# Task item
Begin at the top of the following data. Copy each line exactly until you have copied the line containing "如果没有朱元璋 确实有可能重复俄罗斯乌克兰 ...</blockquote>".

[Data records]
- Opening Delimiter -

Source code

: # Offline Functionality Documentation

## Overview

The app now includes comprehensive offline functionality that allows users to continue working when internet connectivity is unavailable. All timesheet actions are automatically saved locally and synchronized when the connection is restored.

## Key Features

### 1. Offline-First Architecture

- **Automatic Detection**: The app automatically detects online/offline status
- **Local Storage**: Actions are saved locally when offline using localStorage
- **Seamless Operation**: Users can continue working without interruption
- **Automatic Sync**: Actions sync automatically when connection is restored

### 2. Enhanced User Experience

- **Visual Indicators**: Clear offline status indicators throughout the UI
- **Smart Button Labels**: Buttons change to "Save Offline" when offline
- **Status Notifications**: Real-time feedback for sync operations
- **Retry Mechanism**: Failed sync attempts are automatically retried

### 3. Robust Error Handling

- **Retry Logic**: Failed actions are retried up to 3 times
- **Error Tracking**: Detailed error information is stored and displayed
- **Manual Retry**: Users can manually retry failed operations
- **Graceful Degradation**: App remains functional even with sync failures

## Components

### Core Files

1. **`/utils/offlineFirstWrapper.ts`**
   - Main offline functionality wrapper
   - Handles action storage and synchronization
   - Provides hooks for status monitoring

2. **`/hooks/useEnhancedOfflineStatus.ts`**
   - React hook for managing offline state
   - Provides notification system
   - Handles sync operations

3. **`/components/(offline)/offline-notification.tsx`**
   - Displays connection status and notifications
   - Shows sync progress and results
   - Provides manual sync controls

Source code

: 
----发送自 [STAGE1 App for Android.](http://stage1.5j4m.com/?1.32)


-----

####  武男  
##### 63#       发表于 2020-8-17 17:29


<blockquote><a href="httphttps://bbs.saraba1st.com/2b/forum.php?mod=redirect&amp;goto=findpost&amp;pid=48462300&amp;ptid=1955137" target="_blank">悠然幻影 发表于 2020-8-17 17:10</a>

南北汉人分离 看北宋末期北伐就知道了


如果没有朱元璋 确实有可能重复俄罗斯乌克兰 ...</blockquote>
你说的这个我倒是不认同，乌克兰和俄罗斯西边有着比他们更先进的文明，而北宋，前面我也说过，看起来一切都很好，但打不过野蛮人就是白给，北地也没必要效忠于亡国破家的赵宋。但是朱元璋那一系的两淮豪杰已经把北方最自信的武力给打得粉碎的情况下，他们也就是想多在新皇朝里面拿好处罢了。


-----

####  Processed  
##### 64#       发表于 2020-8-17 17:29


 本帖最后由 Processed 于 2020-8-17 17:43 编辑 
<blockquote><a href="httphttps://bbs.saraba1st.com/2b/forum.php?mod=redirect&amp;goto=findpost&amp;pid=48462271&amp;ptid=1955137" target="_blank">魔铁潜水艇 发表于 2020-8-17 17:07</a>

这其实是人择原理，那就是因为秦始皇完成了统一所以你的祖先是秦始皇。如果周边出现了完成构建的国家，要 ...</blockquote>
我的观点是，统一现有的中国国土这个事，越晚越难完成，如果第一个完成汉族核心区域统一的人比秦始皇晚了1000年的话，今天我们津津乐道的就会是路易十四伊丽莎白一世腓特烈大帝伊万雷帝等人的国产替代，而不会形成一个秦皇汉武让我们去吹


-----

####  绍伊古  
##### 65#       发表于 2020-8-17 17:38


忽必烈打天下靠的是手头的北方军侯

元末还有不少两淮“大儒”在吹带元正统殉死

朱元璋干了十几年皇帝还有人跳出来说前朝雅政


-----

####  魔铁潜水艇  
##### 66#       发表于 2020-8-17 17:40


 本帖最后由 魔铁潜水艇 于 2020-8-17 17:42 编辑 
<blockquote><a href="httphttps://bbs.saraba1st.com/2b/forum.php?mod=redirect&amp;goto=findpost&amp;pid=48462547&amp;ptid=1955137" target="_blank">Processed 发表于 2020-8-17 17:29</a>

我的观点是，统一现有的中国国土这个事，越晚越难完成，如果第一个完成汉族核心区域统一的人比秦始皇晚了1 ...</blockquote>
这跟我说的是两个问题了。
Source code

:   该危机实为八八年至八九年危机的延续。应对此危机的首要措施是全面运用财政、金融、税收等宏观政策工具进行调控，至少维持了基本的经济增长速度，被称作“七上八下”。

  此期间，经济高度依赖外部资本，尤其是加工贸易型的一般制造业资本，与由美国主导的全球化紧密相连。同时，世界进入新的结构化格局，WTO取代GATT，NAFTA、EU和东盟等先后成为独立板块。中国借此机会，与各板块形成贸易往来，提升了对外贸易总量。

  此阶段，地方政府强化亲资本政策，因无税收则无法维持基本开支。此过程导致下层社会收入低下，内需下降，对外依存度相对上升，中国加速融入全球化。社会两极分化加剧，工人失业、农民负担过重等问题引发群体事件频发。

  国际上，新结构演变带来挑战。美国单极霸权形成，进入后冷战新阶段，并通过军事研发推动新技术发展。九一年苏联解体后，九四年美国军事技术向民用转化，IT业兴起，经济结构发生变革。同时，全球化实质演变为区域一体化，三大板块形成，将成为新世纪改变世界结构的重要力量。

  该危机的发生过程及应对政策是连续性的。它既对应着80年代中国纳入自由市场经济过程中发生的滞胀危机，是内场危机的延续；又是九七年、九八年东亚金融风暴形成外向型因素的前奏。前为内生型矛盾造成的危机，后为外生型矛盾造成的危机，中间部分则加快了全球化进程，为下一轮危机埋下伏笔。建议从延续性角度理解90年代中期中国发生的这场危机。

- Closing Delimiter -

# Written solution
Source code

: # Offline Functionality Documentation

## Overview

The app now includes comprehensive offline functionality that allows users to continue working when internet connectivity is unavailable. All timesheet actions are automatically saved locally and synchronized when the connection is restored.

## Key Features

### 1. Offline-First Architecture

- **Automatic Detection**: The app automatically detects online/offline status
- **Local Storage**: Actions are saved locally when offline using localStorage
- **Seamless Operation**: Users can continue working without interruption
- **Automatic Sync**: Actions sync automatically when connection is restored

### 2. Enhanced User Experience

- **Visual Indicators**: Clear offline status indicators throughout the UI
- **Smart Button Labels**: Buttons change to "Save Offline" when offline
- **Status Notifications**: Real-time feedback for sync operations
- **Retry Mechanism**: Failed sync attempts are automatically retried

### 3. Robust Error Handling

- **Retry Logic**: Failed actions are retried up to 3 times
- **Error Tracking**: Detailed error information is stored and displayed
- **Manual Retry**: Users can manually retry failed operations
- **Graceful Degradation**: App remains functional even with sync failures

## Components

### Core Files

1. **`/utils/offlineFirstWrapper.ts`**
   - Main offline functionality wrapper
   - Handles action storage and synchronization
   - Provides hooks for status monitoring

2. **`/hooks/useEnhancedOfflineStatus.ts`**
   - React hook for managing offline state
   - Provides notification system
   - Handles sync operations

3. **`/components/(offline)/offline-notification.tsx`**
   - Displays connection status and notifications
   - Shows sync progress and results
   - Provides manual sync controls

Source code

: 
----发送自 [STAGE1 App for Android.](http://stage1.5j4m.com/?1.32)


-----

####  武男  
##### 63#       发表于 2020-8-17 17:29


<blockquote><a href="httphttps://bbs.saraba1st.com/2b/forum.php?mod=redirect&amp;goto=findpost&amp;pid=48462300&amp;ptid=1955137" target="_blank">悠然幻影 发表于 2020-8-17 17:10</a>

南北汉人分离 看北宋末期北伐就知道了


如果没有朱元璋 确实有可能重复俄罗斯乌克兰 ...</blockquote>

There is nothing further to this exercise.